GILZ1: a key molecular determinant of intracellular signaling specificity governing epithelial sodium transport

The kidney plays an important role in the long‐term regulation of sodium (Na + ) balance, which is central to the maintenance of appropriate extracellular fluid volume and blood pressure. Renal Na + reabsorption via the epithelial Na + channel (ENaC) is dependent on the mineralocorticoid aldosterone. Aldosterone‐mediated Na + transport includes the function of the PI3K‐dependent kinase SGK1, and a small leucine‐zipper protein called GILZ1, which negatively regulates the Raf‐MEK‐ERK1/2 MAPK pathway. Our studies suggest that GILZ1 and SGK1 demonstrate functional synergy in the modulation of epithelial Na + transport, and point to a key role for GILZ1 as a scaffolding protein capable of harnessing pleiotropic signaling pathways to control Na + transport. SGK1 is a short‐lived protein which is predominantly targeted to the ER to undergo rapid proteasome‐mediated degradation.
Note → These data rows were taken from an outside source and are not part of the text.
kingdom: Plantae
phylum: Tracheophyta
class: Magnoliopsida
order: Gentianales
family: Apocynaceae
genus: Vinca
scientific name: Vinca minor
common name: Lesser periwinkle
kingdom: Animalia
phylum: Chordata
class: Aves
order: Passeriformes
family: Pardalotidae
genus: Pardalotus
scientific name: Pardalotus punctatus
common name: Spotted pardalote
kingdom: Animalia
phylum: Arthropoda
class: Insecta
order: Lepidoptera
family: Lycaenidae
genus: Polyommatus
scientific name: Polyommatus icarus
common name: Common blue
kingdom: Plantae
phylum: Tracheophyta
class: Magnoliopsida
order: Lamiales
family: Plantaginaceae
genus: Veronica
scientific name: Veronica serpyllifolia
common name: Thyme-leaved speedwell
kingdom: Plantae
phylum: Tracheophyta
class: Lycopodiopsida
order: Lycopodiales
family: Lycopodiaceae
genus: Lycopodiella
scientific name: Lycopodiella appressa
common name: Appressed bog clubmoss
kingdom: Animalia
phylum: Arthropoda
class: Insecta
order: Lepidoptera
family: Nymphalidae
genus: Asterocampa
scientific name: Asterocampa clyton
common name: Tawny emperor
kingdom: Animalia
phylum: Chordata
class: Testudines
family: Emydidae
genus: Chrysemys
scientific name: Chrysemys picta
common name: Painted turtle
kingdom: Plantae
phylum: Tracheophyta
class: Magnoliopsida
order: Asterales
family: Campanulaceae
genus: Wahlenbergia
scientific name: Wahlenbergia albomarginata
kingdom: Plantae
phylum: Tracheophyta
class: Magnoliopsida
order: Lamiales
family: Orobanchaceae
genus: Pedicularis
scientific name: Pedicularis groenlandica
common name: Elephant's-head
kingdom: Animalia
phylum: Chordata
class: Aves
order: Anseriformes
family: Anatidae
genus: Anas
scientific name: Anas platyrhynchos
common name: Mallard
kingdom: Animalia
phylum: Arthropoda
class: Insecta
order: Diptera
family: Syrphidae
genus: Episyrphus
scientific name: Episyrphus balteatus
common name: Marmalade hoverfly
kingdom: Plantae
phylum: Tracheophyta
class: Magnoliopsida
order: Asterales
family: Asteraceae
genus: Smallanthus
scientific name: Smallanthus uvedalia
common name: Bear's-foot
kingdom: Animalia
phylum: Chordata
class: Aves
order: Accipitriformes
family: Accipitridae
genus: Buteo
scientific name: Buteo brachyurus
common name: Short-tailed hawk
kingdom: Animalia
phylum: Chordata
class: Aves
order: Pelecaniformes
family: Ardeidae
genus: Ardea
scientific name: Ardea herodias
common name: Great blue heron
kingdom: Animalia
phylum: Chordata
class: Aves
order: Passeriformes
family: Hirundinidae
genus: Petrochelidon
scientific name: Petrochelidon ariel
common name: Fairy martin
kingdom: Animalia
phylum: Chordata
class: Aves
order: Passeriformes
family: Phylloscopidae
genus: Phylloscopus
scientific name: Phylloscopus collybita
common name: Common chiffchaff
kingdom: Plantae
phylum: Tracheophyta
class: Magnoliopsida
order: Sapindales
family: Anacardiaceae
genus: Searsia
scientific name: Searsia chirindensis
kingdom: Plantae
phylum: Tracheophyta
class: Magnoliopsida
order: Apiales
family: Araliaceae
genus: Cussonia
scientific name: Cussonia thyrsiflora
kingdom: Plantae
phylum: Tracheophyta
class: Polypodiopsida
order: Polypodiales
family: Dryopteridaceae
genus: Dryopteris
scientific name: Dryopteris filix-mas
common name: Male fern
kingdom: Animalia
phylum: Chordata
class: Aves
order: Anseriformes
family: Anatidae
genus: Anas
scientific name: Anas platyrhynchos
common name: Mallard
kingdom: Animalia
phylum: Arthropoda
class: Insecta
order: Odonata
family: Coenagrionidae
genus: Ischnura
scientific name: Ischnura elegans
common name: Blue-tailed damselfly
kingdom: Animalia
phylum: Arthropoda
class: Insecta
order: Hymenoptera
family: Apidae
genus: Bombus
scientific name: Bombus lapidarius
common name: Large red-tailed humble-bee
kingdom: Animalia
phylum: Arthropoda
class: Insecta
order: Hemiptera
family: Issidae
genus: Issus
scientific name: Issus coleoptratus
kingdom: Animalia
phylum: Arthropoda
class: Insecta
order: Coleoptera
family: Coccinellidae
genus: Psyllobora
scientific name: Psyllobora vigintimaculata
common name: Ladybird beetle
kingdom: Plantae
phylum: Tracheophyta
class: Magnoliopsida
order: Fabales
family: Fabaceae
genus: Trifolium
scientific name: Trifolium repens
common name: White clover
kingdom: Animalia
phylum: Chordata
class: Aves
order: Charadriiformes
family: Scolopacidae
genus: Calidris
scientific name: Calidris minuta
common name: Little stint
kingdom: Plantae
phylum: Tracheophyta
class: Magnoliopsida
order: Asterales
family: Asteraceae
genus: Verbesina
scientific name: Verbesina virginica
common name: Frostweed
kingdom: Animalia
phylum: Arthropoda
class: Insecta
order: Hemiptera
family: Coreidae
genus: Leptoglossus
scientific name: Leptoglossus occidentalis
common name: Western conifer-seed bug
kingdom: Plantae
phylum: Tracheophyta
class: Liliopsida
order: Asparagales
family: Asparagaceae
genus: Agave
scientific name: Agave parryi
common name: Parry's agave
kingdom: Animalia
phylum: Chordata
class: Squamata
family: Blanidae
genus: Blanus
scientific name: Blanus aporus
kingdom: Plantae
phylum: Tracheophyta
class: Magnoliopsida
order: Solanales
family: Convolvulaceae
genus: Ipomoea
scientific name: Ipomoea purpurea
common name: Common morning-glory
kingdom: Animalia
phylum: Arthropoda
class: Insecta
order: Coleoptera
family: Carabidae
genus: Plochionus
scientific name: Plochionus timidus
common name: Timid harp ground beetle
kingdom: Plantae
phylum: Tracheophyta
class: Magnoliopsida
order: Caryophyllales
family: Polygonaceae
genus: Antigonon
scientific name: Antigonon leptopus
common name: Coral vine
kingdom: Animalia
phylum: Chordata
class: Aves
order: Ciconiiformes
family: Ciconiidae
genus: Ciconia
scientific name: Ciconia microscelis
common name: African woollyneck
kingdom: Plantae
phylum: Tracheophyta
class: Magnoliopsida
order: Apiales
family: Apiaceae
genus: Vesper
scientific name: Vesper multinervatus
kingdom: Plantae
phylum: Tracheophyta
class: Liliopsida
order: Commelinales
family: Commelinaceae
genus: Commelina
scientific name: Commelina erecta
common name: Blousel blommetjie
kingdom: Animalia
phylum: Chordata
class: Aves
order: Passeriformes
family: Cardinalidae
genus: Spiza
GILZ1 redirects SGK1 away from the ER, and selectively recruits it to an ENaC‐regulatory complex (ERC), which includes Raf‐1 and the ubiquitin ligase Nedd4–2, the constitutively expressed inhibitory components of the ERC. Once in the ERC, GILZ1 and SGK1 (the aldosterone‐stimulated components of the ERC) synergistically stimulate ENaC surface expression and function by disinhibiting the inhibitory activities of Raf‐1 and Nedd4–2. This work is supported by NIH K01‐DK078679 (to RS) and R01‐DK51151 (to DP).